(Supplied passage):
"""
Hungarian chemist (1748–1818)

Antal Ruprecht or Anton Leopold Ruprecht (1748–1818) was a Hungarian chemist. He established a laboratory and conducted analyses of minerals at the Mining Academy of Schemnitz and later at the University of Pavia. He claimed to have found a method for reducing some metal ores but this was claimed by Martin Klaproth to be incorrect.

==Biography==
Ruprecht was born in Szomolnok, Hungary in 1748 in the family of mining official Frntiška Ignáca. He graduated from the Mining Academy of Selmecbánya with studies under G. A. Scopoli and Ignaz Elder von Born (1742–91). He was sent by the Viennese court chamber in 1774 to study in Freiburg, Germany and at the University of Uppsala in Sweden. He studied under Christlieb Ehregott Gellert, Torbern Olof Bergman and Morten Thrane Esmark. He returned to become a professor of chemistry and metallurgy in 1779 at the Mining Academy and after the death of Scopoli he went to the University of Pavia. He was the first to melt platinum and contributed to the discovery of tellurium in 1784. Ruprecht was the first to theorise that alkaline earth metals were compounds rather than elements; later proved by Humphry Davy. This theory caused some controversy in the chemistry community due to the previous assumption of earths being fundamental substances. Ruprecht worked with Matteo Tondi on efforts to reduce wolfram and molybdenum ores in 1791. He also taught on atmospheric electricity and designed lightning conductors for safety of buildings that stored gunpowder. In 1792 he became councillor of the mining chamber and supreme chief of mining for the Austro-Hungarian empire.
"""
(Assignment):
In the biography of Antal Ruprecht, who did Ruprecht work with in 1791 on efforts to reduce wolfram and molybdenum ores? The listing that comes next has no connection to the text.

(Data block):
"""
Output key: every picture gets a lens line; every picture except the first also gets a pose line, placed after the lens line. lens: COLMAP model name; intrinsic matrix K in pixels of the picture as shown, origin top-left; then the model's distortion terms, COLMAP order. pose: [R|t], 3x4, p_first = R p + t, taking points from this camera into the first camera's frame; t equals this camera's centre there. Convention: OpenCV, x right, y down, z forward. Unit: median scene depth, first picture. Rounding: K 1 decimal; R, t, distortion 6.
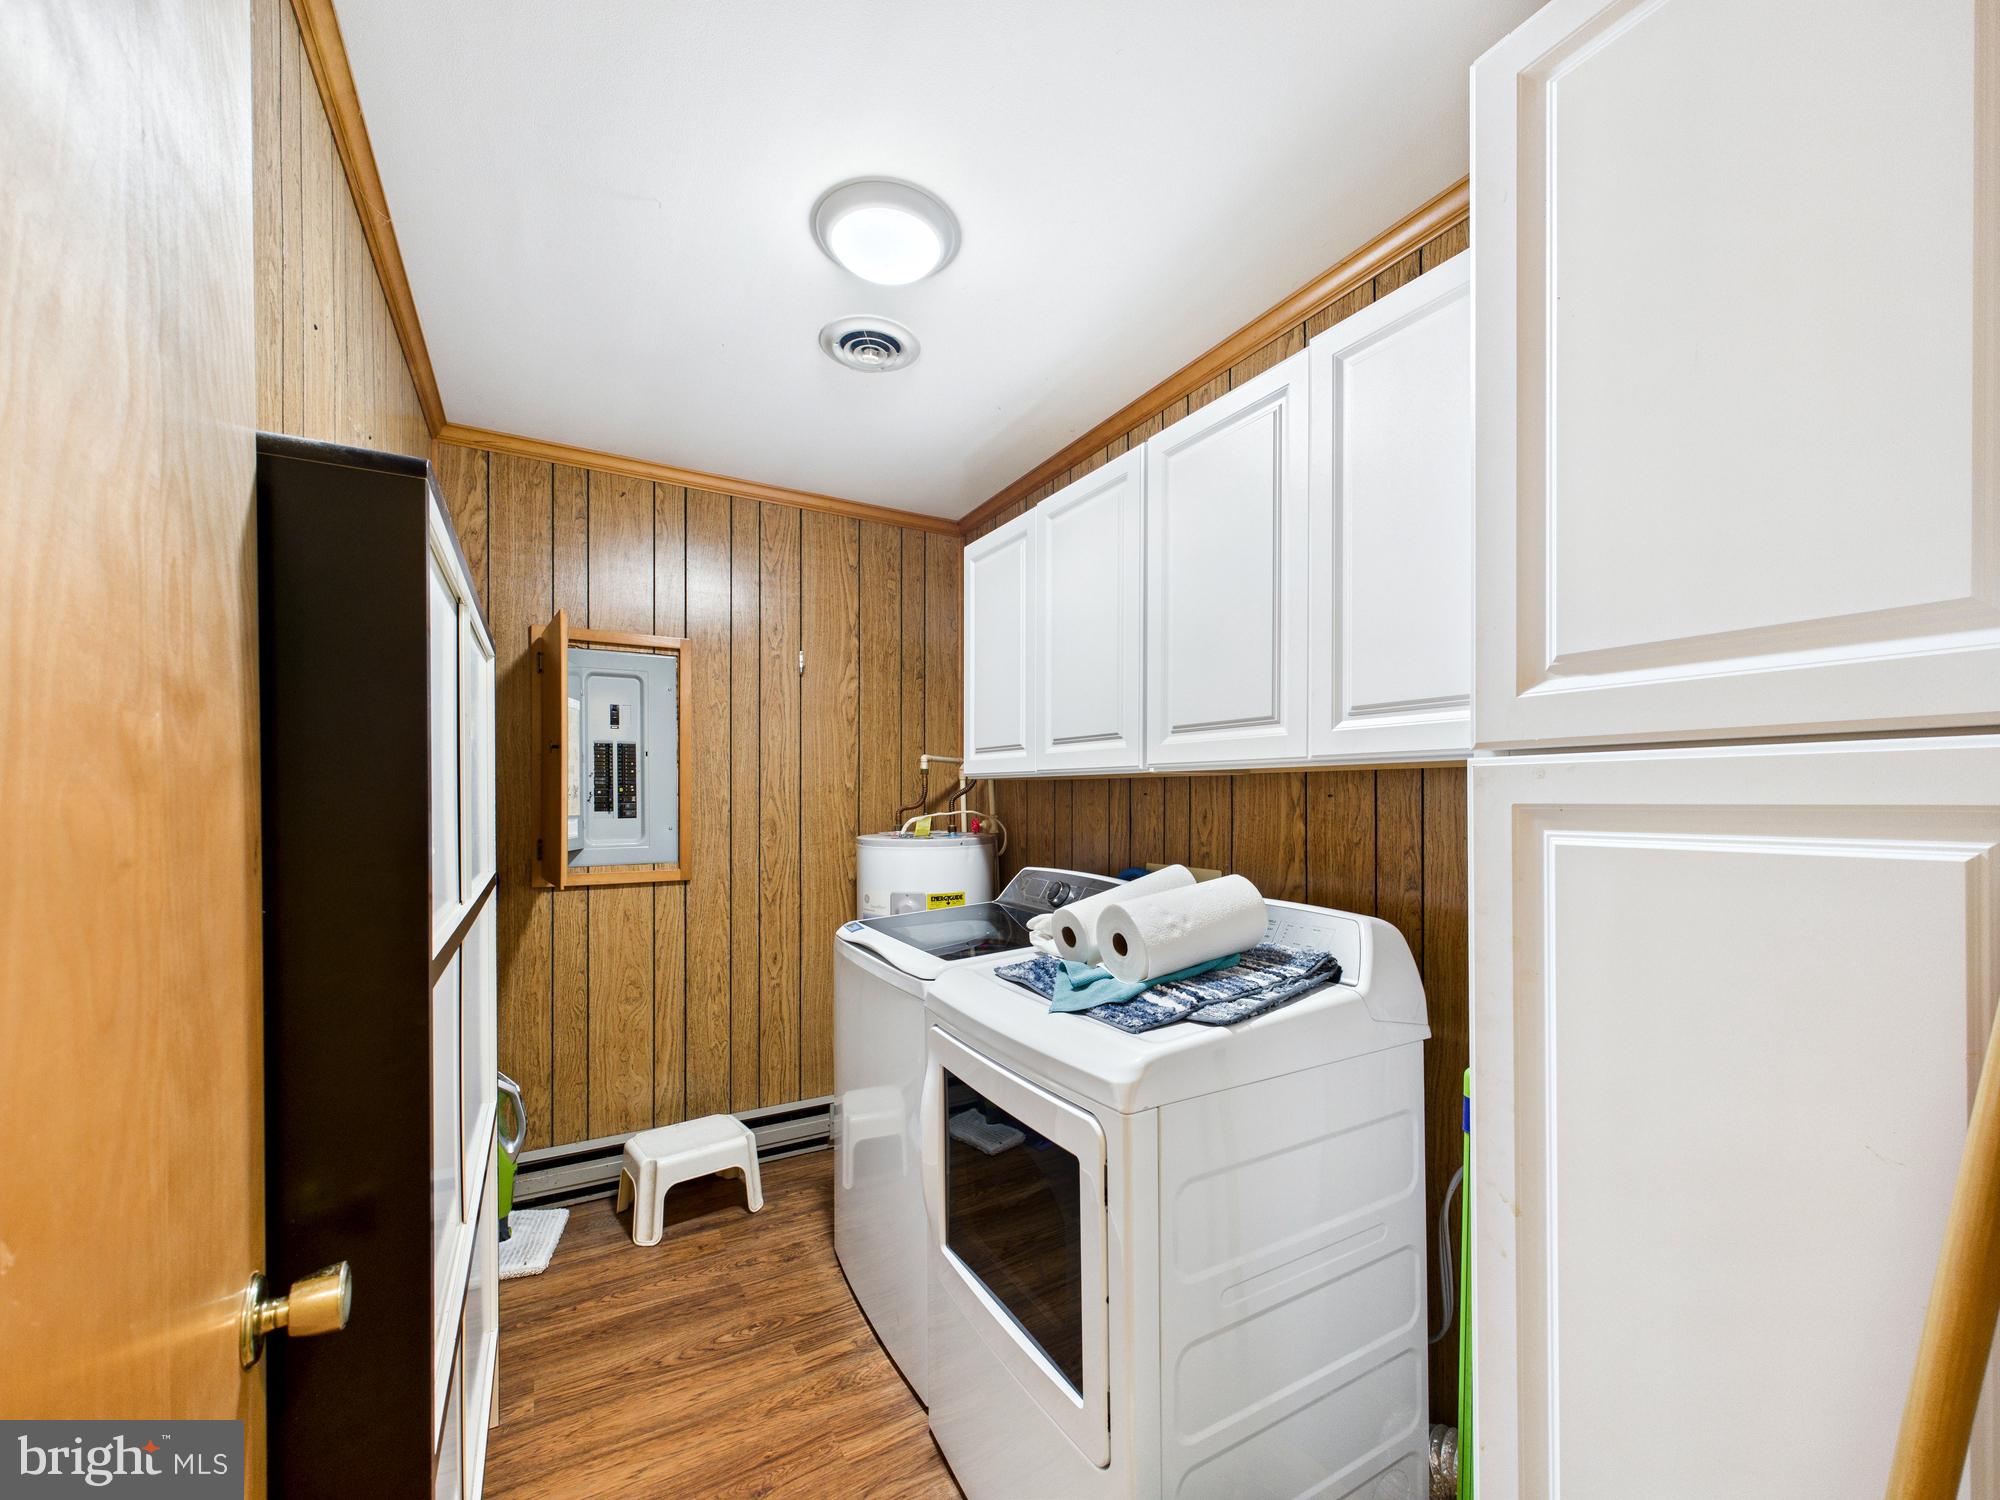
lens RADIAL K [[802.3, 0, 1003.4], [0, 802.3, 792.1], [0, 0, 1]] dist [0.002394, -0.000367]
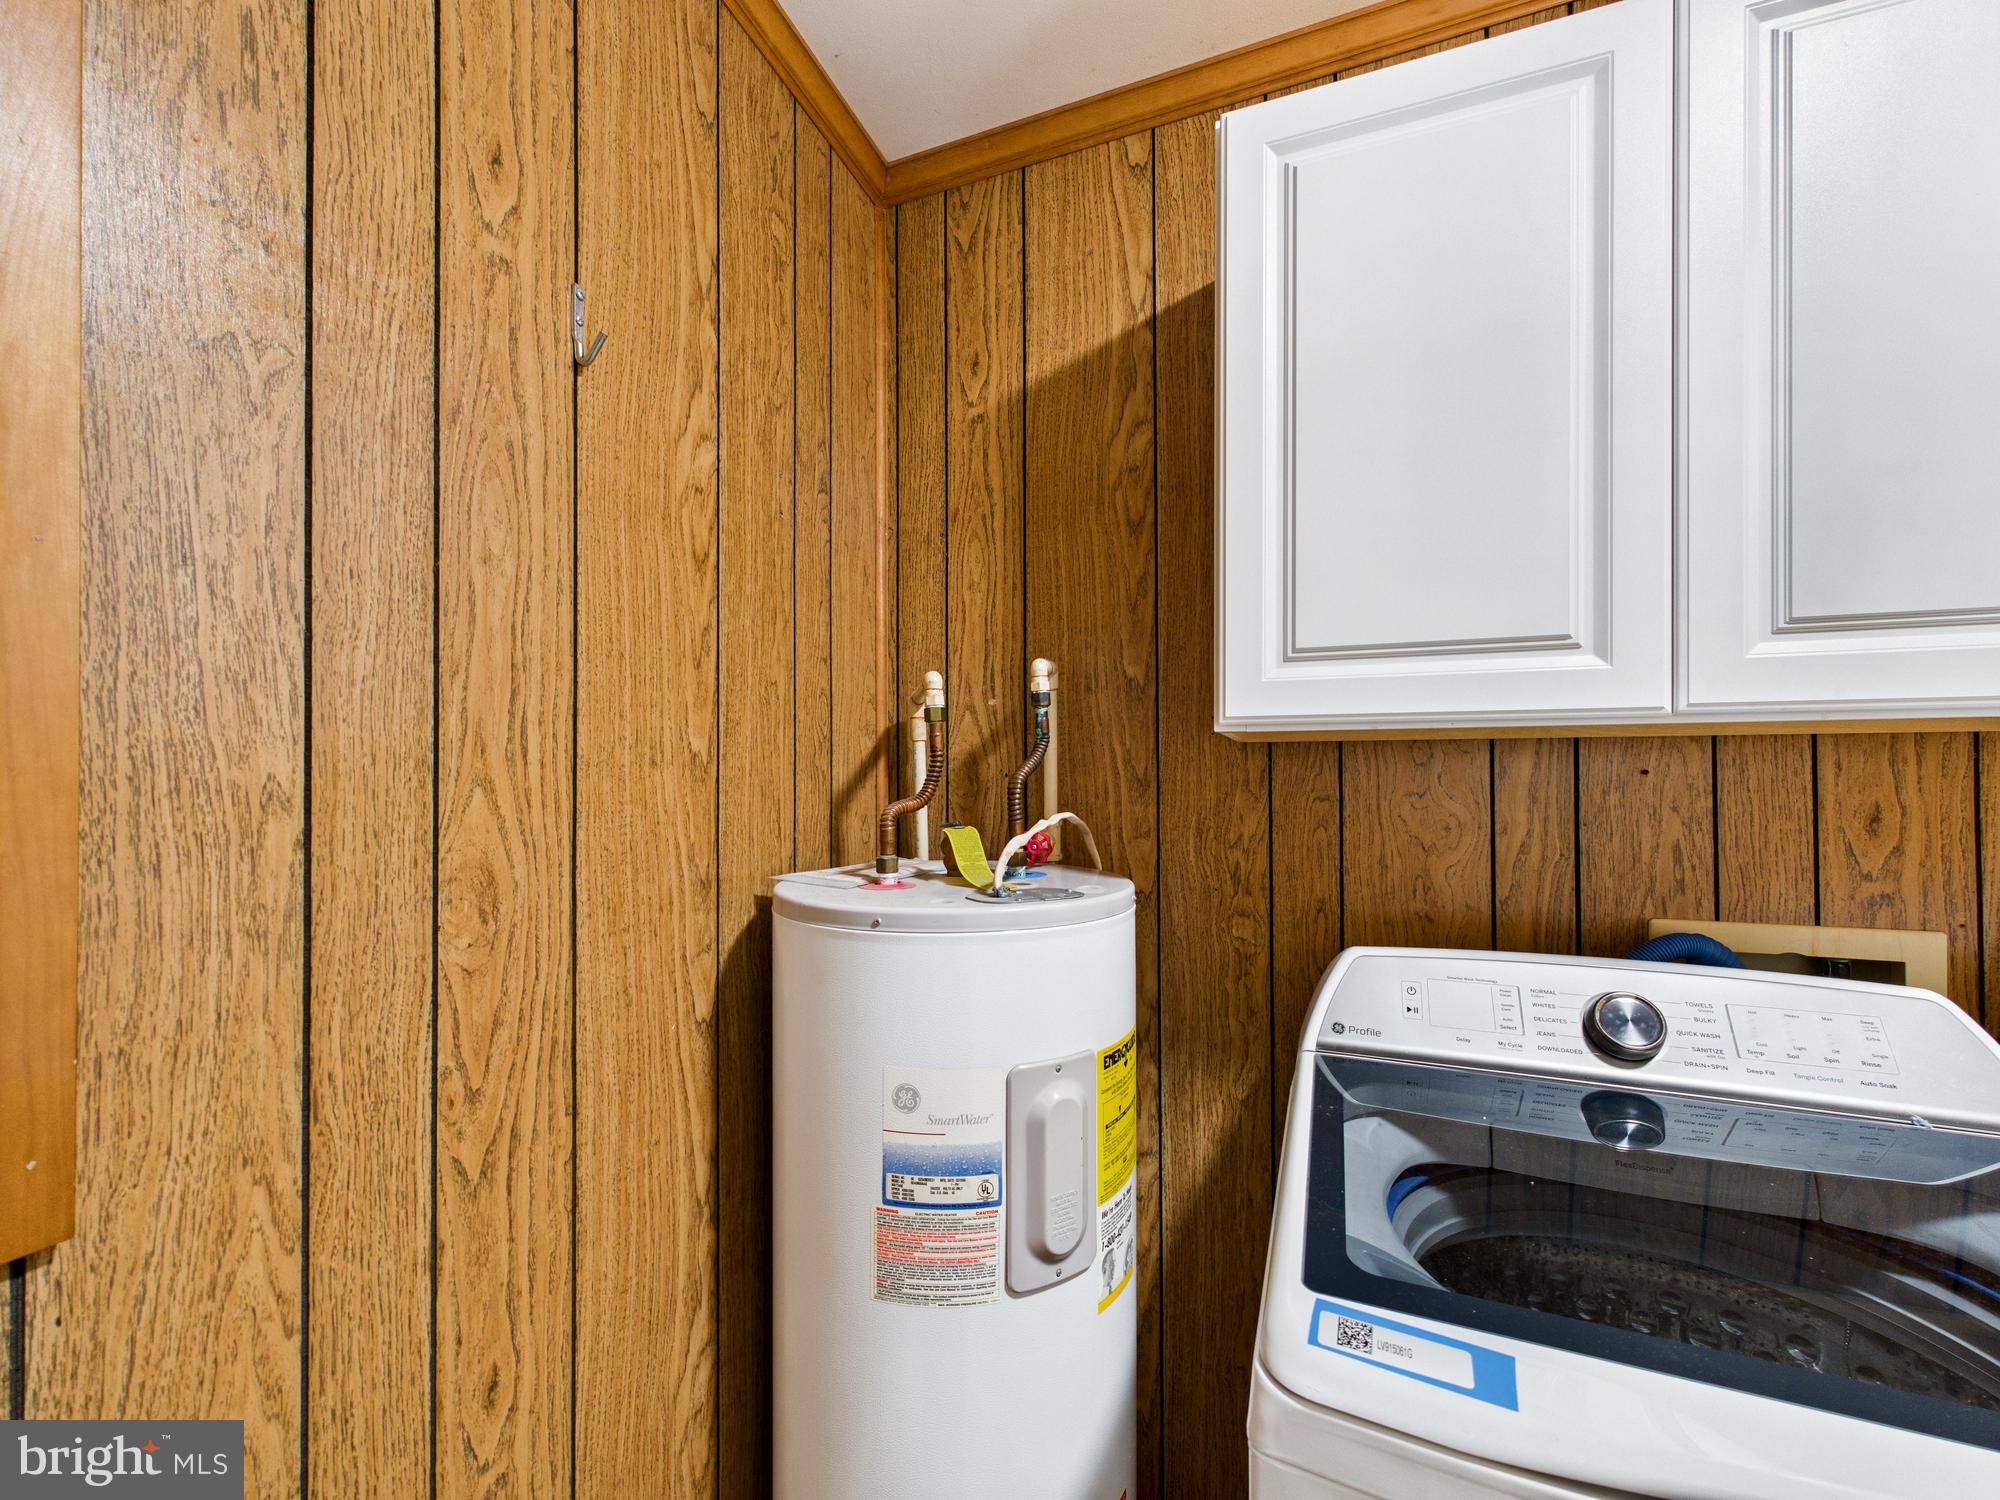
lens RADIAL K [[802.3, 0, 1004.0], [0, 802.3, 770.4], [0, 0, 1]] dist [0.002394, -0.000367]
pose [[0.778207, 0.005106, 0.627987, -0.353028], [-0.001560, 0.999980, -0.006197, 0.004552], [-0.628006, 0.003842, 0.778199, 0.753755]]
"""
(Task answer):
Matteo Tondi